Page:Œuvres de Walter Scott, Ménard, traduction Montémont, tome 9, 1838.djvu/294

Le texte de cette page a été corrigé et est conforme au fac-similé.

« Mon cher monsieur, » lui dis-je après avoir accepté son invitation et l’en avoir remercié, » comment avez-vous pu croire que j’avais pris le parti du théâtre ?

— Ma foi, dit M. Jarvie, c’est un grand faiseur de phrases qu’on appelle Fairservice, et qui est venu ce soir me prier de donner ordre au crieur de vous faire proclamer dans toute la ville au point du jour. Il m’apprit qui vous étiez, et que vous aviez été renvoyé de la maison de votre père parce que vous ne vouliez pas entrer dans le commerce, et pour que vous ne fissiez pas honte à votre famille en montant sur les planches. Un certain Hammorgaw, qui est un de nos chantres, l’a amené ici en me disant que c’était une de ses anciennes connaissances. Mais je les ai renvoyés en les menaçant de leur tirer les oreilles pour venir me faire une semblable demande à pareille heure. Je vois bien à présent que c’est un sot qui ne sait ce qu’il dit en parlant de vous. J’aime un garçon, continua-t-il, qui n’abandonne pas ses amis dans le malheur ; c’est ainsi que j’ai toujours agi moi-même, de même que mon père le digne diacre. Dieu le bénisse et lui fasse paix ! Mais vous ne devriez pas trop hanter ces montagnards ; c’est un mauvais bétail. On ne peut pas toucher à de la poix qu’il n’en reste aux mains, souvenez-vous de cela. Sans doute le meilleur de nous peut errer. Moi-même j’ai failli une, deux et trois fois cette nuit, mon garçon ; oui, depuis hier j’ai fait trois choses que mon père le diacre n’aurait pu croire, les eût-il vues de ses propres yeux. »

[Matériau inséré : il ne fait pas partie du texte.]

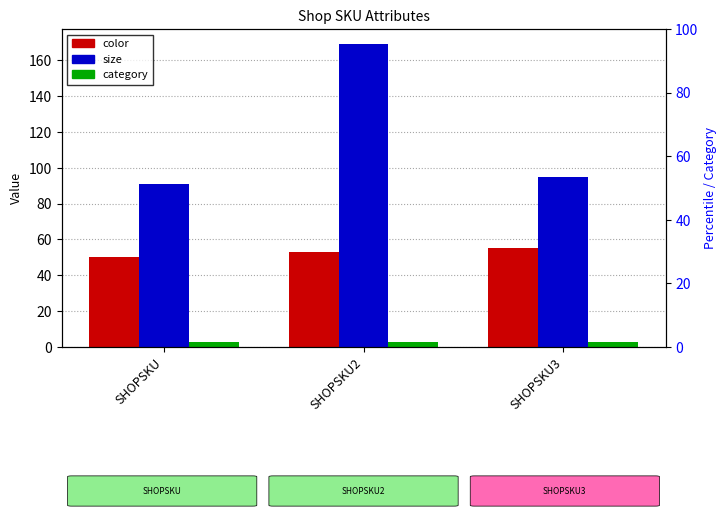

Is the value of category at SHOPSKU3 greater than the value of color at SHOPSKU3?

No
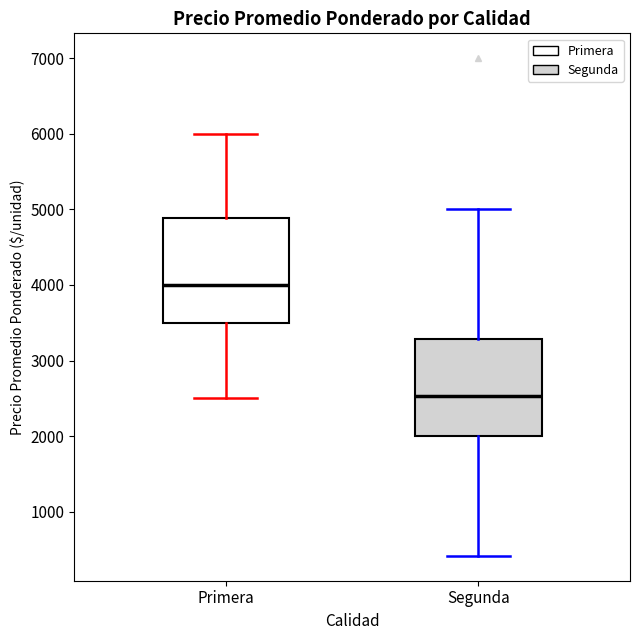

Where is the upper edge of the box for Segunda on the y-axis? The values are not printed on the chart, so give them approximately, as read against the axis.

3300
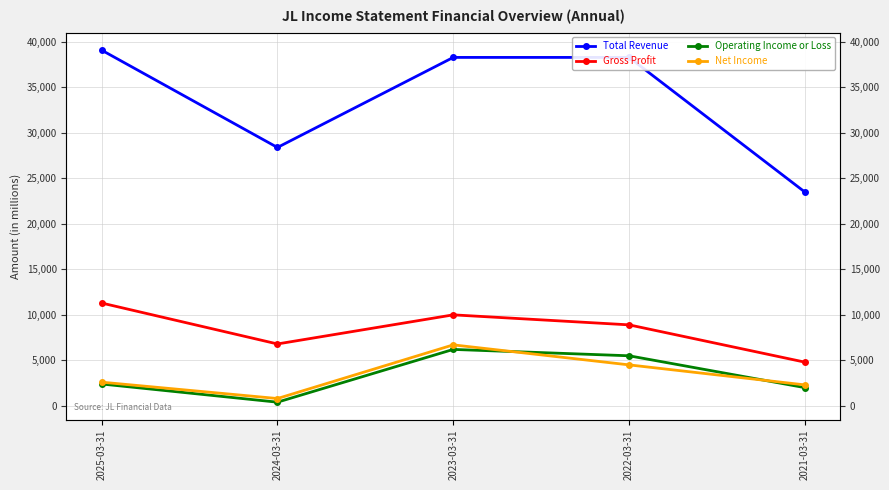

Count the Gross Profit values in the range 6800 to 10000.

3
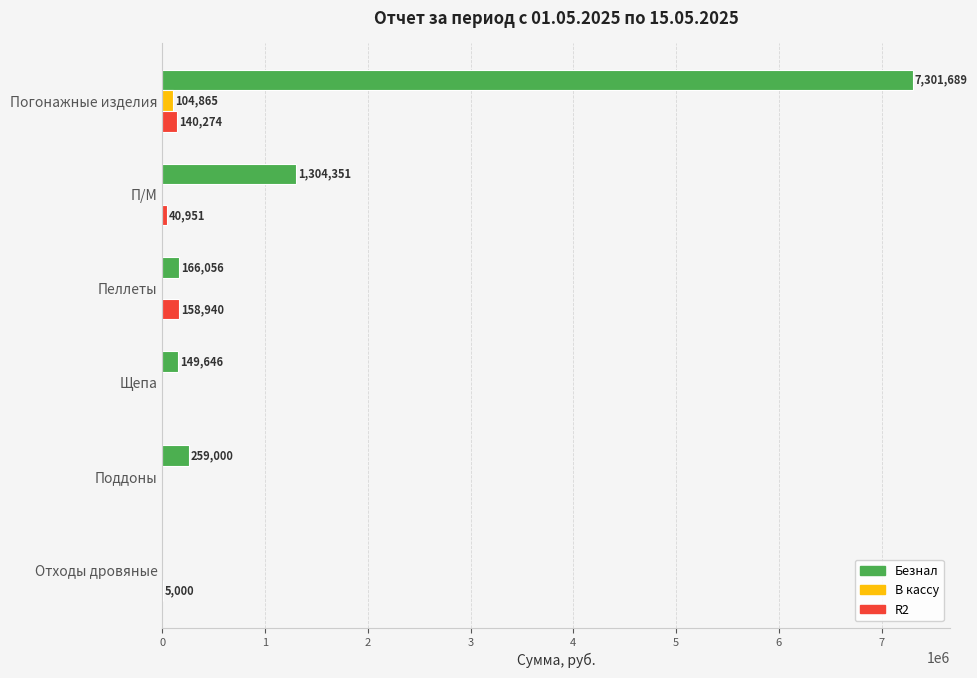

Which series changed the most between Погонажные изделия and П/М?

Безнал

Nous étions en ce moment à la porte de sa maison. Il s’arrêta cependant un moment sur le seuil, et dit avec l’accent d’une profonde contrition : « Premièrement je me suis livré à des pensées d’affaires temporelles le jour du sabbat ; secondement, j’ai fourni caution à un Anglais ; et enfin, en troisième et dernier lieu, j’ai laissé échapper de prison un malfaiteur : mais la miséricorde de Dieu est grande[1], monsieur Osbaldistone. Mattie, je puis entrer tout seul ; accompagnez M. Osbaldistone chez Lucky Flyter, au détour de la rue. Monsieur Osbaldistone, ajouta-t-il à voix basse, je vous prie de ne pas vous permettre d’incivilité avec Mattie ; c’est la fille d’un honnête homme, et une petite-cousine du laird de Limnierfield. »

  1. There’s balm in Gilead, dit le texte ; il y a du baume à Galaad : phrase biblique. a. m.